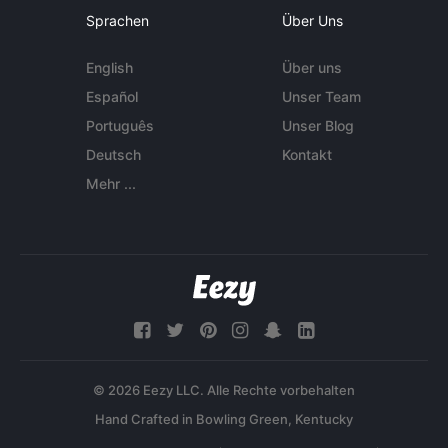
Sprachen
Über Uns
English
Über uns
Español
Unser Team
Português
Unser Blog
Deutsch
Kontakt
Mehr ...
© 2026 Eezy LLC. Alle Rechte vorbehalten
____________________
Recast the text read from the data above as a Markdown table with two columns, "Row" for the row number and "Text" for the line, and skip blank lines. Leave the pictures out of the table.

| Row | Text |
|---|---|
| 1 | Sprachen |
| 2 | Über Uns |
| 3 | English |
| 4 | Über uns |
| 5 | Español |
| 6 | Unser Team |
| 7 | Português |
| 8 | Unser Blog |
| 9 | Deutsch |
| 10 | Kontakt |
| 11 | Mehr ... |
| 12 | © 2026 Eezy LLC. Alle Rechte vorbehalten |